Price Phillip L, Morderer Dmytro, Rossoll Wilfried
Department of Neuroscience, Mayo Clinic, Jacksonville, FL, USA.
Department of Cell Biology, Emory University, Atlanta, GA, USA.
Adv Neurobiol. 2018;20:143-171. doi: 10.1007/978-3-319-89689-2_6.
Spinal muscular atrophy (SMA) is a motor neuron disease caused by mutations/deletions within the survival of motor neuron 1 (SMN1) gene that lead to a pathological reduction of SMN protein levels. SMN is part of a multiprotein complex, functioning as a molecular chaperone that facilitates the assembly of spliceosomal small nuclear ribonucleoproteins (snRNP). In addition to its role in spliceosome formation, SMN has also been found to interact with mRNA-binding proteins (mRBPs), and facilitate their assembly into mRNP transport granules. The association of protein and RNA in RNP complexes plays an important role in an extensive and diverse set of cellular processes that regulate neuronal growth, differentiation, and the maturation and plasticity of synapses. This review discusses the role of SMN in RNP assembly and localization, focusing on molecular defects that affect mRNA processing and may contribute to SMA pathology.
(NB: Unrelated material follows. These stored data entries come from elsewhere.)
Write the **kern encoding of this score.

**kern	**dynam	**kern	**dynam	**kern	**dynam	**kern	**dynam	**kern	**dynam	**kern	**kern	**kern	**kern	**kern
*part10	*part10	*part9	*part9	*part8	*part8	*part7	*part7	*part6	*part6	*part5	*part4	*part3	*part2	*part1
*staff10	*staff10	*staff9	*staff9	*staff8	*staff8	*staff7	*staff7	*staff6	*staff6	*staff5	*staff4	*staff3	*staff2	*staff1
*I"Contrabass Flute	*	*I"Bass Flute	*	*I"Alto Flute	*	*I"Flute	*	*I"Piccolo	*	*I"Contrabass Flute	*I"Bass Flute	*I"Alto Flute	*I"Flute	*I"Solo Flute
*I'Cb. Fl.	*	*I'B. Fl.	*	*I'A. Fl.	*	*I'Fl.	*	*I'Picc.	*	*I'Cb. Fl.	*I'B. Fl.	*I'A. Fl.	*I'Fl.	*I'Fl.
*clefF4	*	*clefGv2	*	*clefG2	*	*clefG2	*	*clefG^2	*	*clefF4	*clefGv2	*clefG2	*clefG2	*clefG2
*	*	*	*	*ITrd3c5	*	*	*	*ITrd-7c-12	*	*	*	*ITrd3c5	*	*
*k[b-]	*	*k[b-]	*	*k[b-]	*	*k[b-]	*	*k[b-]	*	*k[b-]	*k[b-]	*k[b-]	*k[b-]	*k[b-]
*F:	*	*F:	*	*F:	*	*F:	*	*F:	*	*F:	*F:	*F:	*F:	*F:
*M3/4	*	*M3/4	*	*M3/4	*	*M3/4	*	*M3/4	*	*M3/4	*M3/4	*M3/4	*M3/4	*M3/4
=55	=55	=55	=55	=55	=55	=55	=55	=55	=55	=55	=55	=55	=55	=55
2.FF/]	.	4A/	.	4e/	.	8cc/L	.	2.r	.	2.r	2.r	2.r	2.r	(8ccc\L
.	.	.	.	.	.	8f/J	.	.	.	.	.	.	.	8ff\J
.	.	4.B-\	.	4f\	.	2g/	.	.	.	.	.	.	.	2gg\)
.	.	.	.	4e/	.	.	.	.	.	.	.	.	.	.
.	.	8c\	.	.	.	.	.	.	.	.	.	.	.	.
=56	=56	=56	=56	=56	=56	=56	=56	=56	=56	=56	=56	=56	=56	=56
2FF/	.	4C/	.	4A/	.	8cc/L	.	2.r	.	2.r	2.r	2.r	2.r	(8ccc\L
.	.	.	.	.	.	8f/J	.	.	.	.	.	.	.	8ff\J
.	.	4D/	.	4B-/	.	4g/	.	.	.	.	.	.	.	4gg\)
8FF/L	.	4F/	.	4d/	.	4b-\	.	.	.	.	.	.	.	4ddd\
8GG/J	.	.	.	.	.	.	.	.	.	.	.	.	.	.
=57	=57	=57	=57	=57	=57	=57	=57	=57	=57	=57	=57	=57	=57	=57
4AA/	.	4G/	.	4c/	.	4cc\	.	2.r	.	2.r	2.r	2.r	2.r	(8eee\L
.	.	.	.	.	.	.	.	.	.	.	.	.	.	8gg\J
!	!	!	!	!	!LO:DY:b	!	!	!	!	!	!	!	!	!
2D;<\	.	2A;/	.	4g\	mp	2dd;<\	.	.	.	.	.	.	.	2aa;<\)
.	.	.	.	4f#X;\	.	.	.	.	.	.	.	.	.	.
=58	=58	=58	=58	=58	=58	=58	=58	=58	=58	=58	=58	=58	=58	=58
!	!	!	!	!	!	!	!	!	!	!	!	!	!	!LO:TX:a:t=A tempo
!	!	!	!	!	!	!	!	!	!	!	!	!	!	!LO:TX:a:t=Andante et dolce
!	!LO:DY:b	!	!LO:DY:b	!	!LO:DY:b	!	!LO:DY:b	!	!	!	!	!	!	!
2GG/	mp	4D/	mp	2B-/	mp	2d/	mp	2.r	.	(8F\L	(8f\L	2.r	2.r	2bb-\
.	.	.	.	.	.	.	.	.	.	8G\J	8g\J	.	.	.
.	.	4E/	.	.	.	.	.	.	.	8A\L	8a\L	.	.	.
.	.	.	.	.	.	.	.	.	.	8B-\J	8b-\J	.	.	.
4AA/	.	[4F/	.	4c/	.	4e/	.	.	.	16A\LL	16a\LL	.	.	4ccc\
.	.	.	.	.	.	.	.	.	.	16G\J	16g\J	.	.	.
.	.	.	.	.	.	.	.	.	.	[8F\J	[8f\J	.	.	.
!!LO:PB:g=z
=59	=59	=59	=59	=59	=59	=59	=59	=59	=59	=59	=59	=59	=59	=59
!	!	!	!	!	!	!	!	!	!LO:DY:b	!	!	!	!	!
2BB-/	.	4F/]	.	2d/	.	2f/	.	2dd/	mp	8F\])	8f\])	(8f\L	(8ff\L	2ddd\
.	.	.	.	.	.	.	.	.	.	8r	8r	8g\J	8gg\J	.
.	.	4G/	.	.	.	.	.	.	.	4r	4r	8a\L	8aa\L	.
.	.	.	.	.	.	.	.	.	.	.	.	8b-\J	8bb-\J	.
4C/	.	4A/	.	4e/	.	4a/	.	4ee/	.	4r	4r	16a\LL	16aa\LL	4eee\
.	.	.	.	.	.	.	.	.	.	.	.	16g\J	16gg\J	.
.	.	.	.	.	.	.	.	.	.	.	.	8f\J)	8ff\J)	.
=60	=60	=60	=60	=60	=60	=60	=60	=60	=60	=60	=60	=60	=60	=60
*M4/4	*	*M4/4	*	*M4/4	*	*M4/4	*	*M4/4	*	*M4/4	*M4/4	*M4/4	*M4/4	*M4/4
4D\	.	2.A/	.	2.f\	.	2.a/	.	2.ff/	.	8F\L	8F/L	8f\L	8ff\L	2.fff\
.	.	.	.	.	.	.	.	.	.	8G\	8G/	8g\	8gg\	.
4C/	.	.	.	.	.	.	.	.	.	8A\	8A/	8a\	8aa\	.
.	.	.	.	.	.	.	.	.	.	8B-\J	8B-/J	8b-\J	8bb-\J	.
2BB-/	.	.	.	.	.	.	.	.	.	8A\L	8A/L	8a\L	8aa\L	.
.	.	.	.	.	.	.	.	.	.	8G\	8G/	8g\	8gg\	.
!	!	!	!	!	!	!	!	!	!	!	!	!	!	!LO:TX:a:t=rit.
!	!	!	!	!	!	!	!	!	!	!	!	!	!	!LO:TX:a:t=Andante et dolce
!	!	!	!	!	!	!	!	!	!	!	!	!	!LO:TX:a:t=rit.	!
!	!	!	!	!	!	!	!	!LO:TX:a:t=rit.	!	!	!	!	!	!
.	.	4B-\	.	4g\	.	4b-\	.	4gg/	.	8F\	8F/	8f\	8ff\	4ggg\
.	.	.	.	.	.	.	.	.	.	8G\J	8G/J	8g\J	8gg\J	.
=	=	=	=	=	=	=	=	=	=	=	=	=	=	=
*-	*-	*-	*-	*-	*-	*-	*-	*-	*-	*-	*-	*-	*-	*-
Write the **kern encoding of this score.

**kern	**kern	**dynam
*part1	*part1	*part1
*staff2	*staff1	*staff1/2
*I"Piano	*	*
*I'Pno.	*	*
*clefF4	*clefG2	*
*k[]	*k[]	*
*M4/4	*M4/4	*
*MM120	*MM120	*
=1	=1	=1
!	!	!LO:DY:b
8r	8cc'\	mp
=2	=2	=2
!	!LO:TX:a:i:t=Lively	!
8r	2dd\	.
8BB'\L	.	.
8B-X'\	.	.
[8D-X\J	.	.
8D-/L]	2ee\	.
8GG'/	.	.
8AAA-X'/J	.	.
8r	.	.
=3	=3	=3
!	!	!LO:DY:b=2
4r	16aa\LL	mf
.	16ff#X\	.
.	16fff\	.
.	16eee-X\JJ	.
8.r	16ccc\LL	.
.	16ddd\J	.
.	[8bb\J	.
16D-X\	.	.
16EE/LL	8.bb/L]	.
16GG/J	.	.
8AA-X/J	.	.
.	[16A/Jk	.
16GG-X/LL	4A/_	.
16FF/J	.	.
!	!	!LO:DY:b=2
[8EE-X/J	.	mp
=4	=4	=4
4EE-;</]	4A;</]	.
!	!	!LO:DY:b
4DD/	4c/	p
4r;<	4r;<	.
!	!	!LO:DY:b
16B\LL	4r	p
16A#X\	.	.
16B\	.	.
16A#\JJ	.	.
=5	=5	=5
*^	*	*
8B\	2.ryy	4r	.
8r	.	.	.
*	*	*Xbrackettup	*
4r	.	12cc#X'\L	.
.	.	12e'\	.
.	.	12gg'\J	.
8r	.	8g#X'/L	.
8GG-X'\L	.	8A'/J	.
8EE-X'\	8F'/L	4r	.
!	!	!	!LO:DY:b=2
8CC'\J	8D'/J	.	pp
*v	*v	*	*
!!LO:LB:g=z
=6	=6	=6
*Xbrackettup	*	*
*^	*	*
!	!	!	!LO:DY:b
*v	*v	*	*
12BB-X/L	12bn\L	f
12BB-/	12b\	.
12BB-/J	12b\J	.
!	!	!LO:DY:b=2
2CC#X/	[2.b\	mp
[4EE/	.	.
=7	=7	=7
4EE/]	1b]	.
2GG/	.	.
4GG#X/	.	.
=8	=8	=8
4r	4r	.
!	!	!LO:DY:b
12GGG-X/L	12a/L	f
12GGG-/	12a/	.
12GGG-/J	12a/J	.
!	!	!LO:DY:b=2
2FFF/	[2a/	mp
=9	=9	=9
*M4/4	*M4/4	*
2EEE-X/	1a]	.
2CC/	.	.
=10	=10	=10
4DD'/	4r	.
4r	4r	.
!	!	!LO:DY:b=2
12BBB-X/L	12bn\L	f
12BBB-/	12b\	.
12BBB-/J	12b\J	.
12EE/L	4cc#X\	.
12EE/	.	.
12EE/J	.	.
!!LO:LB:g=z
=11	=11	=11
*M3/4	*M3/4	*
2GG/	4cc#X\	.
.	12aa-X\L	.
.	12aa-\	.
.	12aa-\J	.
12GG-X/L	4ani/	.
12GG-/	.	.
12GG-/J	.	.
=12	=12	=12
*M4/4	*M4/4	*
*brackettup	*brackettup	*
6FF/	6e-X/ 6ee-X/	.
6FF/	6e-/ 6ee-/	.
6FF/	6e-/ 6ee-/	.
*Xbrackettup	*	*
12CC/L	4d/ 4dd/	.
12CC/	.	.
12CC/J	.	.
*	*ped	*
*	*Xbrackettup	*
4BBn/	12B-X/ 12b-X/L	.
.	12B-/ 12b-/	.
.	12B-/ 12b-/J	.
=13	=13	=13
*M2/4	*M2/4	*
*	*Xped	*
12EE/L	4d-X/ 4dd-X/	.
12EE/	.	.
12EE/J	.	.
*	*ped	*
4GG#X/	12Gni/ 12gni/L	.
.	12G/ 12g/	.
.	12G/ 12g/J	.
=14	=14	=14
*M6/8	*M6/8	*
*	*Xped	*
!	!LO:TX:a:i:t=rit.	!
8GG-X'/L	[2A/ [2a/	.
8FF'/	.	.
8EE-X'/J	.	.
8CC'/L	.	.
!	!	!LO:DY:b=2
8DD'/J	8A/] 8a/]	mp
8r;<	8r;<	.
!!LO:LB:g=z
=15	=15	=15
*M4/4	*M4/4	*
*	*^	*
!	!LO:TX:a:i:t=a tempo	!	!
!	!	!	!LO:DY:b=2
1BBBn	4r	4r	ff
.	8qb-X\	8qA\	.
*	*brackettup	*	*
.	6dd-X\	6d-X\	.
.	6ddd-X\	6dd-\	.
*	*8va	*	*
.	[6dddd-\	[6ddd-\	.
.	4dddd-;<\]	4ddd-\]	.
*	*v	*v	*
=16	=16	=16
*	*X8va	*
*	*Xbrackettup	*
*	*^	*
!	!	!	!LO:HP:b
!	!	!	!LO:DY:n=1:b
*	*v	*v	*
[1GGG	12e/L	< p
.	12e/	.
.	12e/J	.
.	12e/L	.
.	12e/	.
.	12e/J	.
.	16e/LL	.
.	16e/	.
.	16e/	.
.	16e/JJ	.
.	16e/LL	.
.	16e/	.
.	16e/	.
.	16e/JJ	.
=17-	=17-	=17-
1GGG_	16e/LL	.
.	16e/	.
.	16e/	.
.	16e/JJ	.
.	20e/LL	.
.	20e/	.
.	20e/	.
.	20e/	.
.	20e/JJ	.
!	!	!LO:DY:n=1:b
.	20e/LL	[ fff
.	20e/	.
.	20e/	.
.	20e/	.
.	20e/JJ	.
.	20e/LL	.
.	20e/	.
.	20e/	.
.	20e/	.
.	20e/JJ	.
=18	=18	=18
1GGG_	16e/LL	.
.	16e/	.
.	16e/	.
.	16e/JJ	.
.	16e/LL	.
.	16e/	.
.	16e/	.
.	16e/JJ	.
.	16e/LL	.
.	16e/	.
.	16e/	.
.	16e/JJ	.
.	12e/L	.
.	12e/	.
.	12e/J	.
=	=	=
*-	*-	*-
脊髓性肌萎缩症(SMA)是一种由运动神经元存活基因1(SMN1)内的突变/缺失引起的运动神经元疾病,这些突变/缺失导致SMN蛋白水平病理性降低。SMN是一种多蛋白复合物的一部分,作为分子伴侣发挥作用,促进剪接体小核核糖核蛋白(snRNP)的组装。除了在剪接体形成中的作用外,还发现SMN与mRNA结合蛋白(mRBP)相互作用,并促进它们组装成mRNP运输颗粒。RNP复合物中蛋白质与RNA的结合在一系列广泛多样的细胞过程中发挥重要作用,这些过程调节神经元的生长、分化以及突触的成熟和可塑性。本综述讨论了SMN在RNP组装和定位中的作用,重点关注影响mRNA加工并可能导致SMA病理的分子缺陷。